__WHAT YOU SHOULD DO__. In the flu vaccine article, what is the most common side effect of the shot?

__EXCERPTED TEXT__.
Elizabeth Weise and Liz Szabo, USA TODAY
There's a belief, popular in the current flu outbreak, that getting vaccinated can actually give you the flu, and many people use it as a reason to avoid the shot. A survey by CVS Pharmacy last year found that about 35% of consumers think it's true.
Doctors say it's impossible.
While some people get sick after being vaccinated, it's not from the vaccine, doctors say. The most common side effect is a sore arm from the shot.
Vaccines in flu shots use killed viruses, also called inactivated vaccines.
A virus is "heated to 149 degrees for about 30 minutes, which destroys its ability to reproduce," says Charles Chiu, a professor of infectious disease at the University of California-San Francisco. The killed virus is then tested on volunteers to ensure that the process worked.
Enough of the proteins on the virus' shell are left intact to trigger an immune response. The body recognizes the proteins as a danger and produces white blood cells to attack any matching flu virus, but those proteins aren't enough for the virus to reproduce and infect a person who's been vaccinated.
Some people develop mild body aches, fatigue, muscle pain and a low fever, "but it's very rare and it's not due to flu. It's the body's immune response" kicking in, Chiu says. The symptoms are "very mild and typically go away in a day or so."
Another type of vaccine, called attenuated or live virus vaccine, is made from highly weakened virus. The FluMist nasal spray vaccine, popular for children, contains such a weakened viruses.
"These viruses are grown so that they're cold-adapted, meaning they can cause infection only at the cooler temperatures found in the nose," Chiu says. "They can't survive in the rest of the body. It's too hot."
The most common side effects of FluMist are sniffles or congestion, caused by the virus reproducing in the nose. That reproduction helps to stimulate the immune system to make antibodies against the virus. These symptoms "only last a day or two and then they disappear," said Chiu.
Chiu thinks people who believe the vaccine gave them the flu may never have had the real flu. If they had, he says, they'd know it's nothing mild and not the sort of thing that allows you to go to work with the sniffles.

__Saved data entries__.
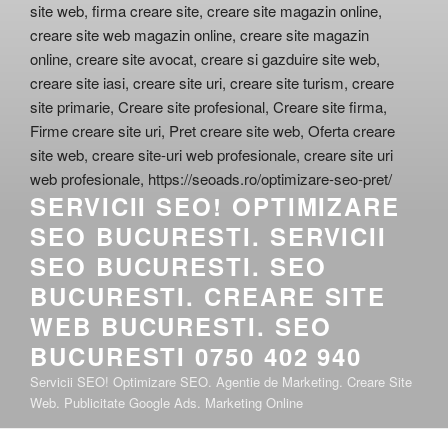
SERVICII SEO! OPTIMIZARE
SEO BUCURESTI. SERVICII
SEO BUCURESTI. SEO
BUCURESTI. CREARE SITE
WEB BUCURESTI. SEO
BUCURESTI 0750 402 940
Servicii SEO! Optimizare SEO. Agentie de Marketing. Creare Site
Web. Publicitate Google Ads. Marketing Online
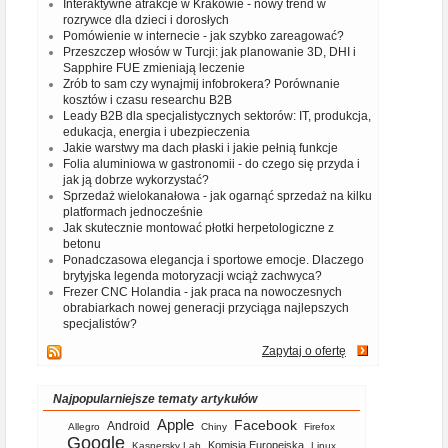
Interaktywne atrakcje w Krakowie - nowy trend w
rozrywce dla dzieci i dorosłych
Pomówienie w internecie - jak szybko zareagować?
Przeszczep włosów w Turcji: jak planowanie 3D, DHI i
Sapphire FUE zmieniają leczenie
Zrób to sam czy wynajmij infobrokera? Porównanie
kosztów i czasu researchu B2B
Leady B2B dla specjalistycznych sektorów: IT, produkcja,
edukacja, energia i ubezpieczenia
Jakie warstwy ma dach płaski i jakie pełnią funkcje
Folia aluminiowa w gastronomii - do czego się przyda i
jak ją dobrze wykorzystać?
Sprzedaż wielokanałowa - jak ogarnąć sprzedaż na kilku
platformach jednocześnie
Jak skutecznie montować płotki herpetologiczne z
betonu
Ponadczasowa elegancja i sportowe emocje. Dlaczego
brytyjska legenda motoryzacji wciąż zachwyca?
Frezer CNC Holandia - jak praca na nowoczesnych
obrabiarkach nowej generacji przyciąga najlepszych
specjalistów?
Zapytaj o ofertę
Najpopularniejsze tematy artykułów
Apple
Facebook
Android
Allegro
Chiny
Firefox
Google
Komisja Europejska
Kaspersky Lab
Linux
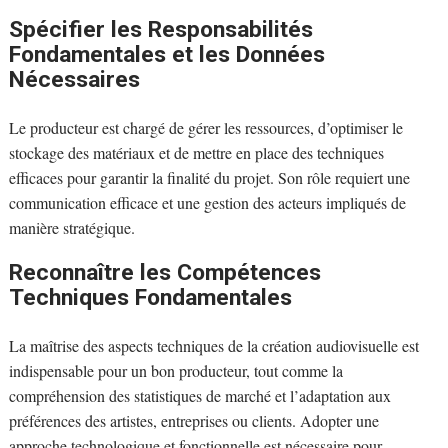
Spécifier les Responsabilités
Fondamentales et les Données
Nécessaires
Le producteur est chargé de gérer les ressources, d’optimiser le
stockage des matériaux et de mettre en place des techniques
efficaces pour garantir la finalité du projet. Son rôle requiert une
communication efficace et une gestion des acteurs impliqués de
manière stratégique.
Reconnaître les Compétences
Techniques Fondamentales
La maîtrise des aspects techniques de la création audiovisuelle est
indispensable pour un bon producteur, tout comme la
compréhension des statistiques de marché et l’adaptation aux
préférences des artistes, entreprises ou clients. Adopter une
approche technologique et fonctionnelle est nécessaire pour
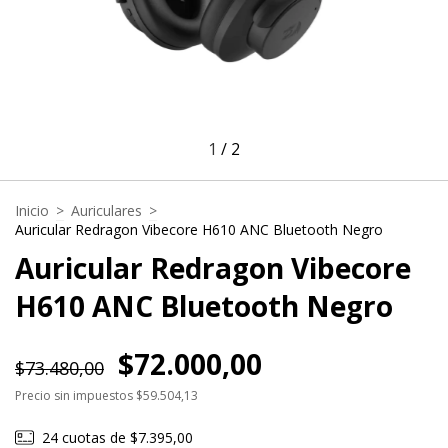
1
/
2
Inicio
>
Auriculares
>
Auricular Redragon Vibecore H610 ANC Bluetooth Negro
Auricular Redragon Vibecore
H610 ANC Bluetooth Negro
$72.000,00
$73.480,00
Precio sin impuestos
$59.504,13
24
cuotas de
$7.395,00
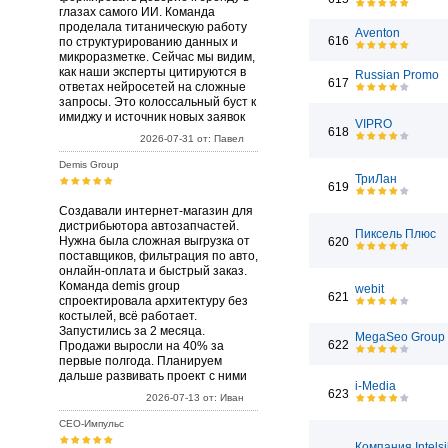
глазах самого ИИ. Команда
проделала титаническую работу
Aventon
616
по структурированию данных и
микроразметке. Сейчас мы видим,
как наши эксперты цитируются в
Russian Promo
617
ответах нейросетей на сложные
запросы. Это колоссальный буст к
имиджу и источник новых заявок
VIPRO
618
2026-07-31 от: Павел
Demis Group
ТриЛан
619
Создавали интернет-магазин для
дистрибьютора автозапчастей.
Пиксель Плюс
Нужна была сложная выгрузка от
620
поставщиков, фильтрация по авто,
онлайн-оплата и быстрый заказ.
Команда demis group
webit
621
спроектировала архитектуру без
костылей, всё работает.
Запустились за 2 месяца.
MegaSeo Group
622
Продажи выросли на 40% за
первые полгода. Планируем
дальше развивать проект с ними
i-Media
623
2026-07-13 от: Иван
СЕО-Импульс
Компания Intels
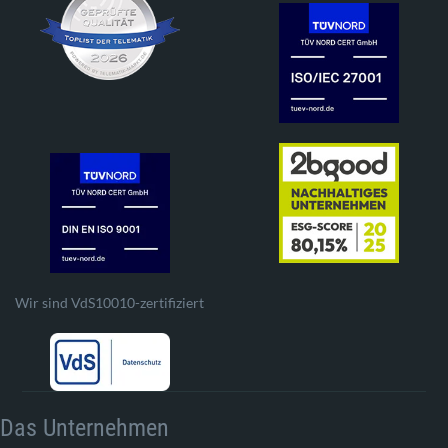
Wir sind VdS10010-zertifiziert
Das Unternehmen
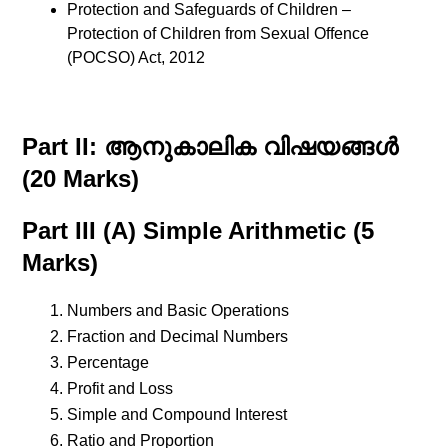
Protection and Safeguards of Children –
Protection of Children from Sexual Offence
(POCSO) Act, 2012
Part II: ആനുകാലിക വിഷയങ്ങൾ
(20 Marks)
Part III (A) Simple Arithmetic (5
Marks)
Numbers and Basic Operations
Fraction and Decimal Numbers
Percentage
Profit and Loss
Simple and Compound Interest
Ratio and Proportion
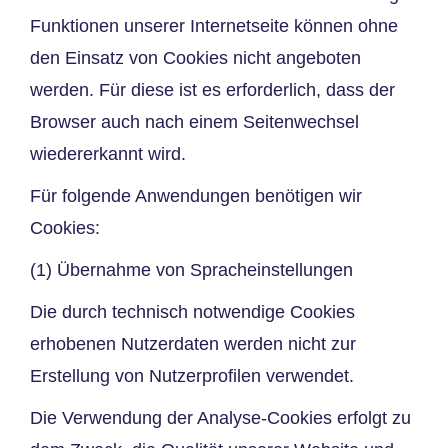
Funktionen unserer Internetseite können ohne
den Einsatz von Cookies nicht angeboten
werden. Für diese ist es erforderlich, dass der
Browser auch nach einem Seitenwechsel
wiedererkannt wird.
Für folgende Anwendungen benötigen wir
Cookies:
(1) Übernahme von Spracheinstellungen
Die durch technisch notwendige Cookies
erhobenen Nutzerdaten werden nicht zur
Erstellung von Nutzerprofilen verwendet.
Die Verwendung der Analyse-Cookies erfolgt zu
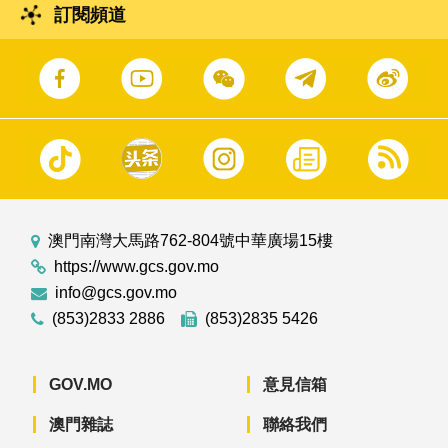
訂閱頻道
澳門南灣大馬路762-804號中華廣場15樓
https://www.gcs.gov.mo
info@gcs.gov.mo
(853)2833 2886
(853)2835 5426
GOV.MO
意見信箱
澳門雜誌
聯絡我們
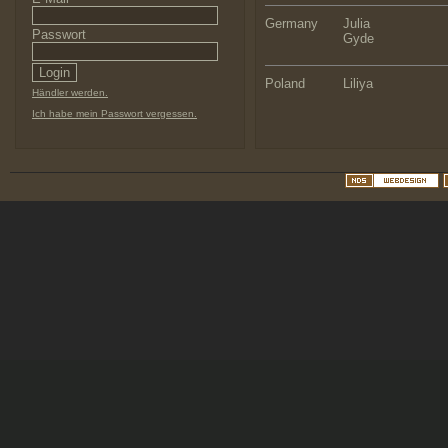
Germany
Julia
Passwort
Gyde
Poland
Liliya
Händler werden.
Ich habe mein Passwort vergessen.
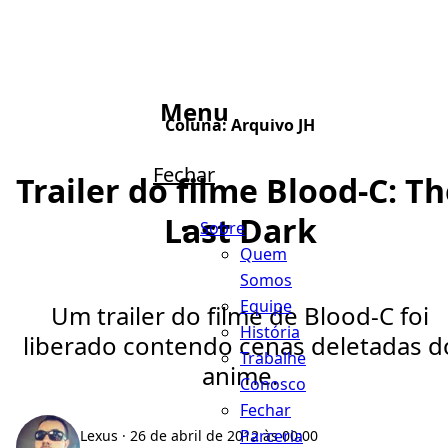
Menu
Coluna:
Arquivo JH
Fechar
Trailer do filme Blood-C: T
Last Dark
Sobre
Quem
Somos
Equipe
Um trailer do filme de Blood-C foi
História
liberado contendo cenas deletadas d
Trabalhe
anime.
Conosco
Fechar
Parceria
Lexus
· 26 de abril de 2012 às 00:00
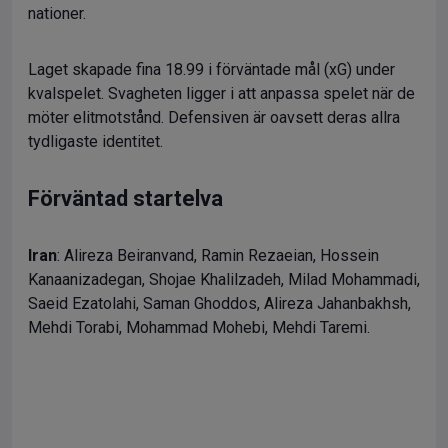
nationer.
Laget skapade fina 18.99 i förväntade mål (xG) under
kvalspelet. Svagheten ligger i att anpassa spelet när de
möter elitmotstånd. Defensiven är oavsett deras allra
tydligaste identitet.
Förväntad startelva
Iran
: Alireza Beiranvand, Ramin Rezaeian, Hossein
Kanaanizadegan, Shojae Khalilzadeh, Milad Mohammadi,
Saeid Ezatolahi, Saman Ghoddos, Alireza Jahanbakhsh,
Mehdi Torabi, Mohammad Mohebi, Mehdi Taremi.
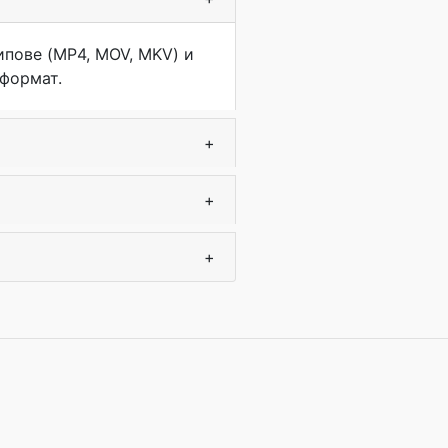
пове (MP4, MOV, MKV) и
 формат.
+
+
+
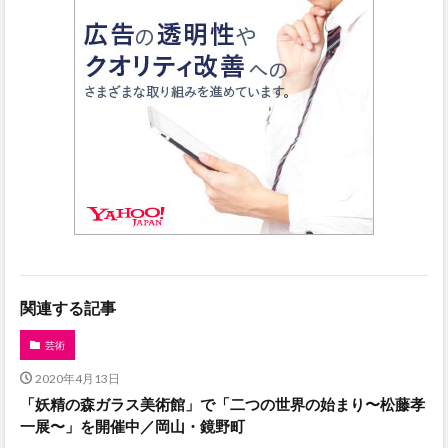
関連する記事
芸術
2020年4月13日
「妖精の森ガラス美術館」で「二つの世界の始まり〜松藤孝
一展〜」を開催中／岡山・鏡野町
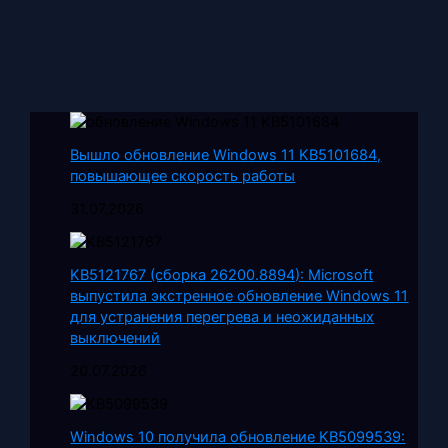
Вышло обновление Windows 11 KB5101684,
повышающее скорость работы
31.07.2026
KB5121767 (сборка 26200.8894): Microsoft
выпустила экстренное обновление Windows 11
для устранения перегрева и неожиданных
выключений
20.07.2026
Windows 10 получила обновление KB5099539:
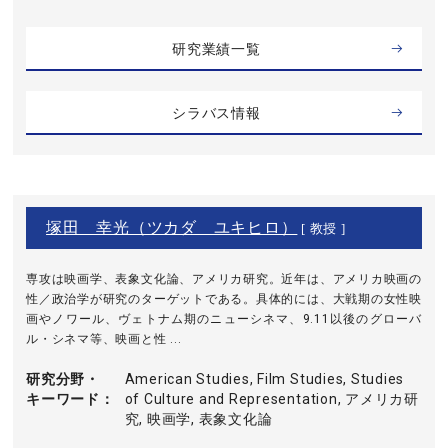
研究業績一覧
シラバス情報
塚田 幸光（ツカダ ユキヒロ）
[ 教授 ]
専攻は映画学、表象文化論、アメリカ研究。近年は、アメリカ映画の
性／政治学が研究のターゲットである。具体的には、大戦期の女性映
画やノワール、ヴェトナム期のニューシネマ、9.11以後のグローバ
ル・シネマ等、映画と性 ...
研究分野・
American Studies, Film Studies, Studies
キーワード
of Culture and Representation, アメリカ研
究, 映画学, 表象文化論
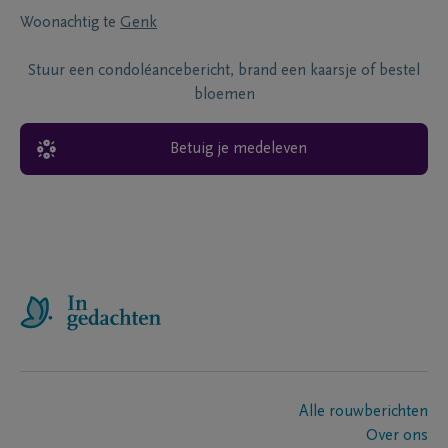
Woonachtig te
Genk
Stuur een condoléancebericht, brand een kaarsje of bestel
bloemen
Betuig je medeleven
Alle rouwberichten
Over ons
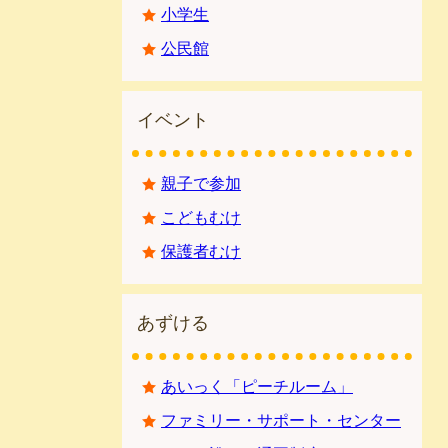
小学生
公民館
イベント
親子で参加
こどもむけ
保護者むけ
あずける
あいっく「ピーチルーム」
ファミリー・サポート・センター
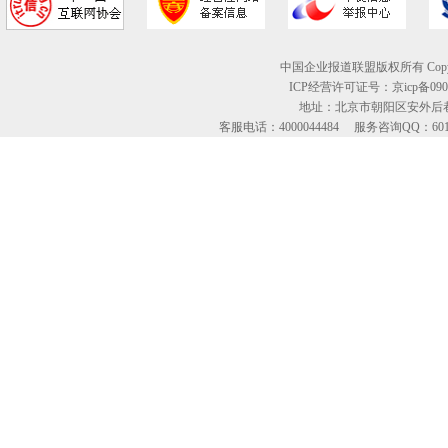
中国企业报道联盟版权所有 Copyright © 2
ICP经营许可证号：京icp备09
地址：北京市朝阳区安外后巷
客服电话：4000044484 服务咨询QQ：60134613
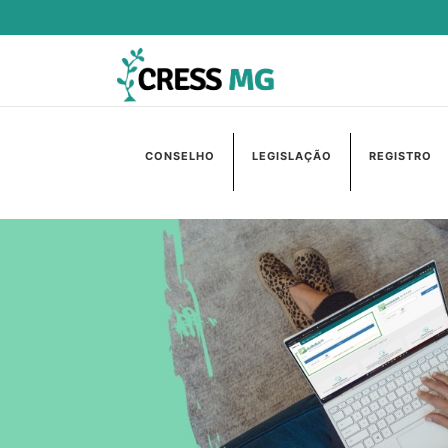
CONSELHO
LEGISLAÇÃO
REGISTRO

__EXERCISE SOLUTION__. A sore arm from the shot.